> **Stored data**

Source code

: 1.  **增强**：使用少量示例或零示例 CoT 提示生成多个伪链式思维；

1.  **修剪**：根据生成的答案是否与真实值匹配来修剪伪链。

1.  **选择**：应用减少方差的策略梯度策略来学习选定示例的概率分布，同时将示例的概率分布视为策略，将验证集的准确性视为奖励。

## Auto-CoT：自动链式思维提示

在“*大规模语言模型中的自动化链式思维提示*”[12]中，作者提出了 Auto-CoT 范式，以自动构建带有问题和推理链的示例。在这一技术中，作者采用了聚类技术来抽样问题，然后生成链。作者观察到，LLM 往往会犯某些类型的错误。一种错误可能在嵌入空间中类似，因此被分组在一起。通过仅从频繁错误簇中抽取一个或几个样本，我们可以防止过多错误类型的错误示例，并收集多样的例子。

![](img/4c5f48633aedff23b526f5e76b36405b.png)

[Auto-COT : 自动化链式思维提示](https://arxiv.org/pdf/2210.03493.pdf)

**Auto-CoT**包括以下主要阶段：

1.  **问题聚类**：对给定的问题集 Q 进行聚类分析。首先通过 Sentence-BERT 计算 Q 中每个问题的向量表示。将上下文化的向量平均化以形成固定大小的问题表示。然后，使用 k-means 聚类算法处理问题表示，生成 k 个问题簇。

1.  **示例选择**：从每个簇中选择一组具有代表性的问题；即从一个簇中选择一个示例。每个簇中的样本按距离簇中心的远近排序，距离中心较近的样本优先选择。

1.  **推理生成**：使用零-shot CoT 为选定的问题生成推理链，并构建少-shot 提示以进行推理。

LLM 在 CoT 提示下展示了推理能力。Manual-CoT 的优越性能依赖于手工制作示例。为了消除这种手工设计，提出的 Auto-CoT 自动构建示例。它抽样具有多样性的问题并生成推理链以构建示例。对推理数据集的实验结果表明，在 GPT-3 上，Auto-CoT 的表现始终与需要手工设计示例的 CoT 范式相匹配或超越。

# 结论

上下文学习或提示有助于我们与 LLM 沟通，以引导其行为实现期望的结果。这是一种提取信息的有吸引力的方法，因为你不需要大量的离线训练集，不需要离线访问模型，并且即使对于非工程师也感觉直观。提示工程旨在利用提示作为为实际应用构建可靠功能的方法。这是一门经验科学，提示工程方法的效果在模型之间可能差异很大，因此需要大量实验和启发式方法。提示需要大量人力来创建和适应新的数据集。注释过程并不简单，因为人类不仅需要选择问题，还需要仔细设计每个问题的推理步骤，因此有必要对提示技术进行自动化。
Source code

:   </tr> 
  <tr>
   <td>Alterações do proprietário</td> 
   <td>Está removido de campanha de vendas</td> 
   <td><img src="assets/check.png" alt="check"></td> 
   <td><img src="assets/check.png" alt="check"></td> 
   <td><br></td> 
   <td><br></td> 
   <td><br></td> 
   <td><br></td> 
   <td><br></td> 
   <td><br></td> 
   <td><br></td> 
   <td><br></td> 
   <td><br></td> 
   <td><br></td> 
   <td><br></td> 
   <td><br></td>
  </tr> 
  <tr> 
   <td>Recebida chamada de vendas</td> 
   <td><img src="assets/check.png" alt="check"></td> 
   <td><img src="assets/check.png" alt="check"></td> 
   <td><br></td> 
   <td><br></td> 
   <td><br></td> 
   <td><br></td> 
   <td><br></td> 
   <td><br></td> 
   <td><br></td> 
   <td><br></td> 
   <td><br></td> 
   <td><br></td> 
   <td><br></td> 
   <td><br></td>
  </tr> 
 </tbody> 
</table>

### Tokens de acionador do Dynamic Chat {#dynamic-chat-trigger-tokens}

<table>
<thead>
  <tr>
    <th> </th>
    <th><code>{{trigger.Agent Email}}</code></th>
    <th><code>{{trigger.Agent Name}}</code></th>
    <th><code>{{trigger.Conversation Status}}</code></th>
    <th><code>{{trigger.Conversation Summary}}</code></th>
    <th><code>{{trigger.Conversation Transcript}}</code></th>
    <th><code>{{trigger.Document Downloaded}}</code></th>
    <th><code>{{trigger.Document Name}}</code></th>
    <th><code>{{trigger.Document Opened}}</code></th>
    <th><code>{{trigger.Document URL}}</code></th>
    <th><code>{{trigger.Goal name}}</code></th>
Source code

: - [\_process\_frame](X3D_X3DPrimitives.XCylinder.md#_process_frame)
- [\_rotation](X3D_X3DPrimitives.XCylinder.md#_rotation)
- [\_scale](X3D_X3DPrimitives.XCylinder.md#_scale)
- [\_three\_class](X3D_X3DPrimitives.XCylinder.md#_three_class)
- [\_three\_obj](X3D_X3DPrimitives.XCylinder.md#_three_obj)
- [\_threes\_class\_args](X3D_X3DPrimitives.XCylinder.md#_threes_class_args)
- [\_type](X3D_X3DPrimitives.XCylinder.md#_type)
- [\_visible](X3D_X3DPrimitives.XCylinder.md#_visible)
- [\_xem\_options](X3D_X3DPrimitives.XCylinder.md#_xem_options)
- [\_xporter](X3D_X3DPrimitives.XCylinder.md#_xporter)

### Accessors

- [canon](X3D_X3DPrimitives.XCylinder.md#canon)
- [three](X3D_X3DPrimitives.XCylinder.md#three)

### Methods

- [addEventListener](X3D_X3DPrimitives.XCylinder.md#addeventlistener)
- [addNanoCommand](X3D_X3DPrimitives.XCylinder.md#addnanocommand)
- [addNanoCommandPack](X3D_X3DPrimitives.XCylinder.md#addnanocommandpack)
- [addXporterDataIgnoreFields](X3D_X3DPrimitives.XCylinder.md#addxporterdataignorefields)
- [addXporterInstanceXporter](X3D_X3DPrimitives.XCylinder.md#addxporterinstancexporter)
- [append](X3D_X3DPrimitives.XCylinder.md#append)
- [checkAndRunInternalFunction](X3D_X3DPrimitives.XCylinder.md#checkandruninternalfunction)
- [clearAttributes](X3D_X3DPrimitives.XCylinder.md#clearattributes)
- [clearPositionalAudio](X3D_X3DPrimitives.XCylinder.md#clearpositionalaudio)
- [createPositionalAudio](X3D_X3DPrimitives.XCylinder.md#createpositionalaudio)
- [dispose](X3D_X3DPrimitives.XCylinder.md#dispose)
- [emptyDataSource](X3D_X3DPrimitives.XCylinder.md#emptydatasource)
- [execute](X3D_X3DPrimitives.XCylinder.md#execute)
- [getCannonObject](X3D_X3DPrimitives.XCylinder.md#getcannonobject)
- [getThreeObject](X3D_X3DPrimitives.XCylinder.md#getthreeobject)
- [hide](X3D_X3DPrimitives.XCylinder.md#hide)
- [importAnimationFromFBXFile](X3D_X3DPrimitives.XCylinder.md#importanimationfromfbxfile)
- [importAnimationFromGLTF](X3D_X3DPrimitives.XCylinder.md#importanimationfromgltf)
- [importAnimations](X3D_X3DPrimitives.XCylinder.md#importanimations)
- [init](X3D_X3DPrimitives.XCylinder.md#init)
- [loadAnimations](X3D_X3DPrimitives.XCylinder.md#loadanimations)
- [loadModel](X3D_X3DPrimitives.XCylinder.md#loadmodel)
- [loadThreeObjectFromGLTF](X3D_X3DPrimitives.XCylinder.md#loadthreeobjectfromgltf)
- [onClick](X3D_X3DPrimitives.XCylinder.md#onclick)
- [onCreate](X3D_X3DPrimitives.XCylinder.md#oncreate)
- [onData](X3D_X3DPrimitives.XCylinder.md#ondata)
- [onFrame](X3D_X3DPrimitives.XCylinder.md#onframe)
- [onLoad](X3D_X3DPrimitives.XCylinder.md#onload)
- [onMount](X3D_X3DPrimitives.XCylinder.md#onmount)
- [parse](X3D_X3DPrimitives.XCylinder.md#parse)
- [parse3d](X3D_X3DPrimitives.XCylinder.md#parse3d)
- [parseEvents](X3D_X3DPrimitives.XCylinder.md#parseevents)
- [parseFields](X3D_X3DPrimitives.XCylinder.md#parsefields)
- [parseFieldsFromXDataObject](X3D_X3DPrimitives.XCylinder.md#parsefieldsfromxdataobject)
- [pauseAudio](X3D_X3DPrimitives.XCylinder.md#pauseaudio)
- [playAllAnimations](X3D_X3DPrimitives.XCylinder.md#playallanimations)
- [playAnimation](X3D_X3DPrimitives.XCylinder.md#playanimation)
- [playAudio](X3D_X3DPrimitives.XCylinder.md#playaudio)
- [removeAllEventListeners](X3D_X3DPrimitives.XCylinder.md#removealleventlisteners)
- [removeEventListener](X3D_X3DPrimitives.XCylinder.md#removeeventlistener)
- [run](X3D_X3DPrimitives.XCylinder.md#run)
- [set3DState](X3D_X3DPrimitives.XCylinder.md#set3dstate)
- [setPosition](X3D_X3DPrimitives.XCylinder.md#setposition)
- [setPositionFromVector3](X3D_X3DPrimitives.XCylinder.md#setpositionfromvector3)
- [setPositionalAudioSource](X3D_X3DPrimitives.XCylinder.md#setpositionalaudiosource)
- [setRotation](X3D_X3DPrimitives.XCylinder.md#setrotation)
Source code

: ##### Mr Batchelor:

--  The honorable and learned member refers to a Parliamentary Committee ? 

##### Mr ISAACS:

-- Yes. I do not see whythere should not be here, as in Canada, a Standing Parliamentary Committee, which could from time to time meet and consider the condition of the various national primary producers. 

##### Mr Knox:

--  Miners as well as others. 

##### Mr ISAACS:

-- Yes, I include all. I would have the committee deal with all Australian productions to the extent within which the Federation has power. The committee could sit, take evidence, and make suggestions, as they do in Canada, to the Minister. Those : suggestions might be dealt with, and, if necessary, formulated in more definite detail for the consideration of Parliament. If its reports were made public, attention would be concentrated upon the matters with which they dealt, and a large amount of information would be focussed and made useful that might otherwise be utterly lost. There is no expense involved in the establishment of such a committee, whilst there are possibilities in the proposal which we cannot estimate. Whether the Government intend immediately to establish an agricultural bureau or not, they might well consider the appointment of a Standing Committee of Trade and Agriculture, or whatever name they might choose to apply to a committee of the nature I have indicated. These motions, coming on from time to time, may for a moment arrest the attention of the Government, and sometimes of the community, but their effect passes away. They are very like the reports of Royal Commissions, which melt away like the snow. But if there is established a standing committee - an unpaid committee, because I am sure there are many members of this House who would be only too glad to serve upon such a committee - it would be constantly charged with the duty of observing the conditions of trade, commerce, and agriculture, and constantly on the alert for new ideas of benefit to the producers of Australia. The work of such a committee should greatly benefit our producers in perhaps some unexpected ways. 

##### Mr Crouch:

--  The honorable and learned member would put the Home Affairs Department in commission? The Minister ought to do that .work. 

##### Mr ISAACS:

> **Activity**
Show every line in the entries that contains the string "Auto".

> **The answer**
## Auto-CoT：自动链式思维提示
在“*大规模语言模型中的自动化链式思维提示*”[12]中，作者提出了 Auto-CoT 范式，以自动构建带有问题和推理链的示例。在这一技术中，作者采用了聚类技术来抽样问题，然后生成链。作者观察到，LLM 往往会犯某些类型的错误。一种错误可能在嵌入空间中类似，因此被分组在一起。通过仅从频繁错误簇中抽取一个或几个样本，我们可以防止过多错误类型的错误示例，并收集多样的例子。
[Auto-COT : 自动化链式思维提示](https://arxiv.org/pdf/2210.03493.pdf)
**Auto-CoT**包括以下主要阶段：
LLM 在 CoT 提示下展示了推理能力。Manual-CoT 的优越性能依赖于手工制作示例。为了消除这种手工设计，提出的 Auto-CoT 自动构建示例。它抽样具有多样性的问题并生成推理链以构建示例。对推理数据集的实验结果表明，在 GPT-3 上，Auto-CoT 的表现始终与需要手工设计示例的 CoT 范式相匹配或超越。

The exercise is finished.